Tuesday, August 14, 2007

Still nervous.

[begun on the night of the 14th, finished the morning of the 15th]

Let's face it. Life is nicer with him in it. Decidedly more regular. Decidedly nicer. Let's just be honest about that. I like my bed better with him in it. i like my life better with him in it. Period. End of story.

I had dinner with S tonight at innjoy on division street. They had amazing drink specials and totally cheap burgers (I love eating meat again) and so we stopped there and had a talk and a drink. It was a nice transition back into the city.
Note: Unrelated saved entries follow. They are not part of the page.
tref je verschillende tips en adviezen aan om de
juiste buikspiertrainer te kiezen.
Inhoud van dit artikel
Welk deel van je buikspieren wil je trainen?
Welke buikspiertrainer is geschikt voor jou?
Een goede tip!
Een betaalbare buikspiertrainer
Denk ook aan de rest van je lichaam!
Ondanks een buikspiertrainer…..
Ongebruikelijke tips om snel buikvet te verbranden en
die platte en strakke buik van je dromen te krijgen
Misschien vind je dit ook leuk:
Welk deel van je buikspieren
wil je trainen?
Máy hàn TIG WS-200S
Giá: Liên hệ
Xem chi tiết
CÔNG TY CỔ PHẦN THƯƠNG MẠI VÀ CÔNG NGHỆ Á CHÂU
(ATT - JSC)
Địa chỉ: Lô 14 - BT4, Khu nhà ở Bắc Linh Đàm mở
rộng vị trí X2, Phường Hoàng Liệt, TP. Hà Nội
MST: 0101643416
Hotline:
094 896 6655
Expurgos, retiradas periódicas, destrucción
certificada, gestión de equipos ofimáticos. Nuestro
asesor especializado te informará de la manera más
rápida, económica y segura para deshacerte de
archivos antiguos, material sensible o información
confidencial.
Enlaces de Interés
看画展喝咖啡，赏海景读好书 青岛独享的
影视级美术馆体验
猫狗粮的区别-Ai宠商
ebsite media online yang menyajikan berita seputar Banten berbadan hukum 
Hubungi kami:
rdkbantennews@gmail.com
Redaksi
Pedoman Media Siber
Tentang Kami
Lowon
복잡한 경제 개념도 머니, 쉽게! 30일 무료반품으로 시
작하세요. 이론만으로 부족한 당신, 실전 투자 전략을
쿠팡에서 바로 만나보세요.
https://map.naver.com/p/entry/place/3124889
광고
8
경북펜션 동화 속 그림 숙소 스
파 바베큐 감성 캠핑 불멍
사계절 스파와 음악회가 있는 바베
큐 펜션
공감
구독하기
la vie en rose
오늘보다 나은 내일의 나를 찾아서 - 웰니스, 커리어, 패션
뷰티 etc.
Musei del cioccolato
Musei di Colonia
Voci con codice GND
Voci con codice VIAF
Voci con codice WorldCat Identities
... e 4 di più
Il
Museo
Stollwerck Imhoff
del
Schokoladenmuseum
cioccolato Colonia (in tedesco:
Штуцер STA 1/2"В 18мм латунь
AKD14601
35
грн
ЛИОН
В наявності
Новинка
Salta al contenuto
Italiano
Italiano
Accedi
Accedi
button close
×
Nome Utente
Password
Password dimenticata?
I'll be heading to school tomorrow; talking about my 8th graders and getting to see my newly finished classroom. Pretty soon, I'm going to have to go to the dollar store AND the teacher's store and get a bunch of stuff for my classroom. And establish a classroom library; I'm really excited about that piece of it. There's so much to get done. I'm saying to myself, when you wake up tomorrow, there's 14 days until CA gets home. In those 14 days, there is much to be done. I am making up a little to-do checklist with my time and hoping that when I either see him on the night of the 29th or pick him up in the airport, I will be able to say "these things happened and isn't that simply the most exciting! And I've done all this stuff." Ugh. I am so scared of this transition.

But, I am saying it's like when I went to Boston. I kept writing about it, thinking about how nervous I was, blogging all the time about everything and eventually, I just had to get there, have a couple terrible nights and arrive back where I was, comfortable and normal. It just takes a long time, sometimes, to get to that place.

I'll be honest and say there are thing about which I am scared; I don't know how things are going to work once CA begins his hellish work schedule. I don't know how things are going to work once I begin my not-so-hellish work schedule. I don't understand time, and validity and so many other things. I'm still a blurter-outer. I'm still nervous most of the time. I'll be honest and say that I wish it was October and I had worked through all of this. Maybe thinking about it just makes it worse. I don't know.

My classroom is done and I'm sitting in it now, looking at how quiet and dark it is without children and thinking about what it's going to be like once they arrive. As EPS put it, they're not going to love me the first day. They're going to be luke-warm and perhaps I should be honest with them and tell them that I, too, am working on things. We'll see how this goes. We'll see how all of this goes.